**提供的文字:**
- - -

2. parent.remove(img_node)：把原本的圖片 XML 節點移除。

這就是所謂的「完美置換術」！不破壞文件其餘結構，精準替換目標。

import sys
from docx import Document
from docx.oxml import OxmlElement
from docx.oxml.ns import qn

def extract_image_bytes(doc, rid):
    """從 doc.part.rels 取得圖片 bytes 
    -> bytes|None
    """
    try:
        part = doc.part.rels[rid].target_part
        # 檢查是否為 ImagePart，避免抓到其他連結物件
        return part.blob if "ImagePart" in type(part).__name__ else None
    except Exception as e:
        print(f"Warning: Failed to extract rid={rid}, {e}")
        return None

def get_ext(image_bytes: bytes) -> str:
    """
    透過 Magic Number 判斷並回傳對應的副檔名。
    支援格式: JPG, PNG, BMP, GIF, ICO, TIFF, WEBP
    """
    if not image_bytes: return ".img"
    
    # 1. JPEG/JPG: FF D8 FF
    if image_bytes.startswith(b'\xff\xd8'):
        return ".jpg"
    
    # 2. PNG: 89 50 4E 47 0D 0A 1A 0A
    elif image_bytes.startswith(b'\x89PNG\r\n\x1a\n'):
        return ".png"
    
    # 3. BMP: BM (Windows Bitmap)
    elif image_bytes.startswith(b'BM'):
        return ".bmp"
    
    # 4. GIF: GIF87a or GIF89a
    elif image_bytes.startswith(b'GIF8'):
        return ".gif"
    
    # 5. ICO: 00 00 01 00 (Icon)
    elif image_bytes.startswith(b'\x00\x00\x01\x00'):
        return ".ico"
    
    # 6. TIFF (Intel-little endian): II* (49 49 2A 00)
    elif image_bytes.startswith(b'II*\x00'):
        return ".tiff"
    
    # 7. TIFF (Motorola-big endian): MM\0* (4D 4D 00 2A)
    elif image_bytes.startswith(b'MM\x00*'):
        return ".tiff"

- - -

已儲存的紀錄:
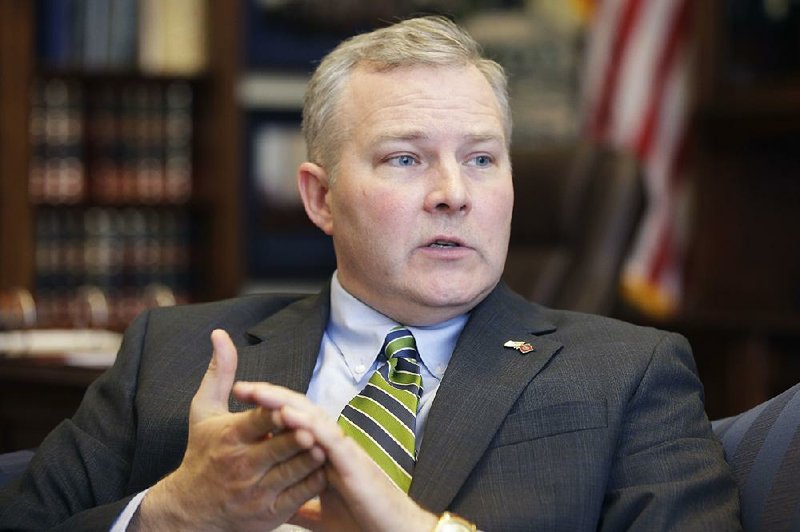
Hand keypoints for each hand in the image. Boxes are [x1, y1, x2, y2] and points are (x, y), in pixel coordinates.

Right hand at [133, 330, 326, 530]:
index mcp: (229, 437)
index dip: (275, 414)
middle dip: (298, 438)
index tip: (290, 407)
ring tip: (326, 445)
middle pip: (279, 448)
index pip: (257, 422)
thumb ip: (219, 372)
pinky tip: (324, 466)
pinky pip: (299, 495)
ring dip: (312, 458)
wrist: (190, 509)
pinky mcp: (269, 513)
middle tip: (315, 429)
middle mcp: (241, 466)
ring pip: (293, 472)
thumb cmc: (201, 452)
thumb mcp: (203, 411)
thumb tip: (220, 334)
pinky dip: (314, 480)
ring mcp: (256, 492)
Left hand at [234, 382, 438, 531]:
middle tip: (241, 387)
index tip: (240, 403)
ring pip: (311, 416)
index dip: (266, 411)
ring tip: (257, 391)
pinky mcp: (352, 460)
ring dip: (283, 401)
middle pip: (298, 411)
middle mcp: (332, 445)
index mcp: (322, 454)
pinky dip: (307, 422)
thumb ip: (300, 501)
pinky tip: (287, 413)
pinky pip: (326, 435)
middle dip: (269, 397)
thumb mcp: (319, 513)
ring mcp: (343, 450)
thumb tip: (278, 505)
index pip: (292, 422)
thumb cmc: (361, 522)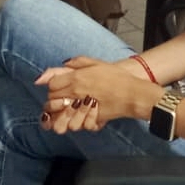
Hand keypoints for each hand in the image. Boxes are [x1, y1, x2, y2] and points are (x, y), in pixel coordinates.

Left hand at [35, 56, 158, 133]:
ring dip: (62, 111)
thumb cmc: (117, 77)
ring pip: (61, 112)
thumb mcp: (97, 63)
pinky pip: (74, 122)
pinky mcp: (90, 118)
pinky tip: (79, 116)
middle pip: (53, 98)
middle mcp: (76, 91)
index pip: (51, 84)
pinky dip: (74, 120)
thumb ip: (78, 62)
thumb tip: (64, 63)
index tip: (59, 86)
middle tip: (63, 98)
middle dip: (55, 99)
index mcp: (76, 77)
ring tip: (69, 109)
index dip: (53, 85)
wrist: (132, 94)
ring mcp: (82, 106)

- - -

**要做的事:**
1) 在這段 Word 圖片置換的程式說明裡，如果傳進 get_ext 的圖片資料是空的，它會回傳哪個副檔名？
2) 請接著這段 Word 圖片置換的程式說明往下寫，從它停下的地方繼續。

**參考答案:**
1) ".img"

2)
    # 8. WebP: RIFF ... WEBP (需要檢查 offset)
    # 這裡做簡單檢查：前四個是 RIFF，且第 8-12 是 WEBP
    elif image_bytes.startswith(b'RIFF') and image_bytes[8:12] == b'WEBP':
        return ".webp"
    
    # 預設
    return ".img"


def process_docx_images(file_path):
    print(f"正在處理: {file_path.name}")
    doc = Document(str(file_path))
    
    # 輸出設定
    base_stem = file_path.stem
    output_dir = file_path.parent / "extracted_images"
    output_dir.mkdir(exist_ok=True, parents=True)
    
    img_counter = 0
    
    # 1. 取得 XML Body (正文區塊)
    body = doc.element.body
    
    # 2. 使用 XPath 搜尋所有 graphic container (w:drawing 或 w:pict)
    # 這是最穩定的搜尋方式，不依賴 namespace map
    image_tags = body.xpath('.//w:drawing | .//w:pict')
    
    for img_node in image_tags:
        # 此時的 img_node 是一個 <w:drawing> 或 <w:pict> 的元素 (BaseOxmlElement)
        # 它是 python-docx 對 lxml 的封裝，雖然有 .xpath() 方法，但行為與標準 lxml 略有不同
        # (例如：它不接受 namespaces 參數，而是使用內建的 ns map)
        
        # 3. 找出該容器內所有參照的資源 ID (r:embed 或 r:id)
        # 使用寬鬆搜尋策略，適用性最高
        rids = img_node.xpath('.//@r:embed | .//@r:id')
        #找到 <a:blip r:embed="rId9"/> ,取出 "rId9"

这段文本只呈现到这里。